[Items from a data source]
-------------------------

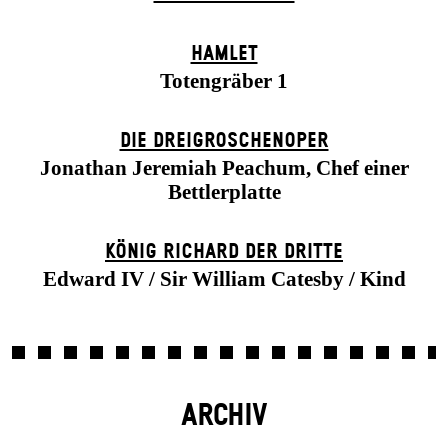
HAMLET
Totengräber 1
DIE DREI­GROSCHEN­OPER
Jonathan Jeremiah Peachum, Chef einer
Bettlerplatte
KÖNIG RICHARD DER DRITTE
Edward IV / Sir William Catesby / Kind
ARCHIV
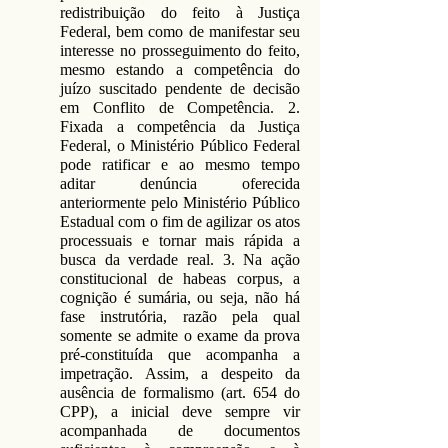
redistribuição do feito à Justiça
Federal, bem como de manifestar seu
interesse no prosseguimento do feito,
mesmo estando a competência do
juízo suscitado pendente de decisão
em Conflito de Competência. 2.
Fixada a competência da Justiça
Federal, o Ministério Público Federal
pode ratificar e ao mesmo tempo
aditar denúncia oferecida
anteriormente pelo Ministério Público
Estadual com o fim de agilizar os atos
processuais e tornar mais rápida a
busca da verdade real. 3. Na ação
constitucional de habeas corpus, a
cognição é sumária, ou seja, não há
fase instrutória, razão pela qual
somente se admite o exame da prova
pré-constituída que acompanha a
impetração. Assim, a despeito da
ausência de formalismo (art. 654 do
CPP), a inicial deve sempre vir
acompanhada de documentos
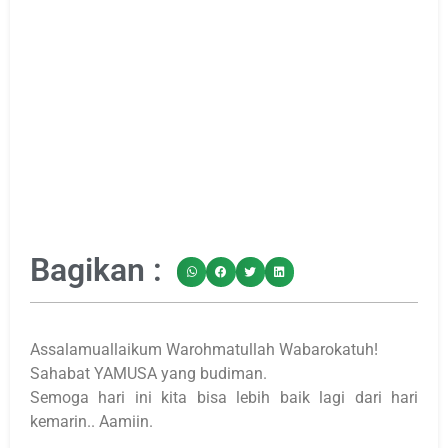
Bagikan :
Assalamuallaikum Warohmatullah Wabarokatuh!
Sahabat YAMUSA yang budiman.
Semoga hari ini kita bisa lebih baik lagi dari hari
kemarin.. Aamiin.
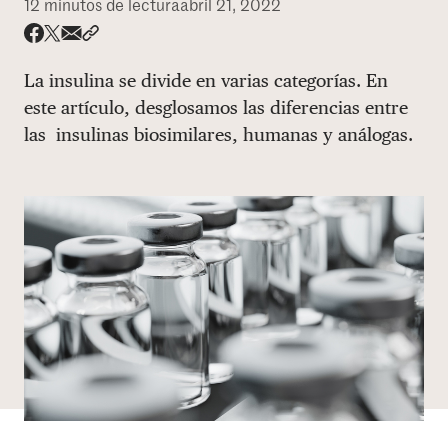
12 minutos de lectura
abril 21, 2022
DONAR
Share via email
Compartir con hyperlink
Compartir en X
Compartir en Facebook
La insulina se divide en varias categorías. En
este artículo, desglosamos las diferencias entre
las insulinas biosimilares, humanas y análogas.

-------------------------

> Work request: Extract every line of text read from the pages in the material above and reproduce each line unchanged. Leave the pictures out of your answer.

> Written solution:
HAMLET
Totengräber 1
DIE DREI­GROSCHEN­OPER
Jonathan Jeremiah Peachum, Chef einer
Bettlerplatte
KÖNIG RICHARD DER DRITTE
Edward IV / Sir William Catesby / Kind
ARCHIV
redistribuição do feito à Justiça
Federal, bem como de manifestar seu
interesse no prosseguimento do feito,
mesmo estando a competência do
juízo suscitado pendente de decisão
em Conflito de Competência. 2.
Fixada a competência da Justiça
Federal, o Ministério Público Federal
pode ratificar e ao mesmo tempo
aditar denúncia oferecida
anteriormente pelo Ministério Público
Estadual com o fim de agilizar os atos
processuais e tornar mais rápida a
busca da verdade real. 3. Na ação
constitucional de habeas corpus, a
cognição é sumária, ou seja, não há
fase instrutória, razão pela qual
somente se admite o exame da prova
pré-constituída que acompanha a
impetração. Assim, a despeito da
ausência de formalismo (art. 654 do
CPP), a inicial deve sempre vir
acompanhada de documentos
Bagikan :
Assalamuallaikum Warohmatullah Wabarokatuh!
Sahabat YAMUSA yang budiman.
Semoga hari ini kita bisa lebih baik lagi dari hari
kemarin.. Aamiin.
12 minutos de lectura
abril 21, 2022
DONAR
Share via email
Compartir con hyperlink
Compartir en X
Compartir en Facebook
La insulina se divide en varias categorías. En
este artículo, desglosamos las diferencias entre
las insulinas biosimilares, humanas y análogas.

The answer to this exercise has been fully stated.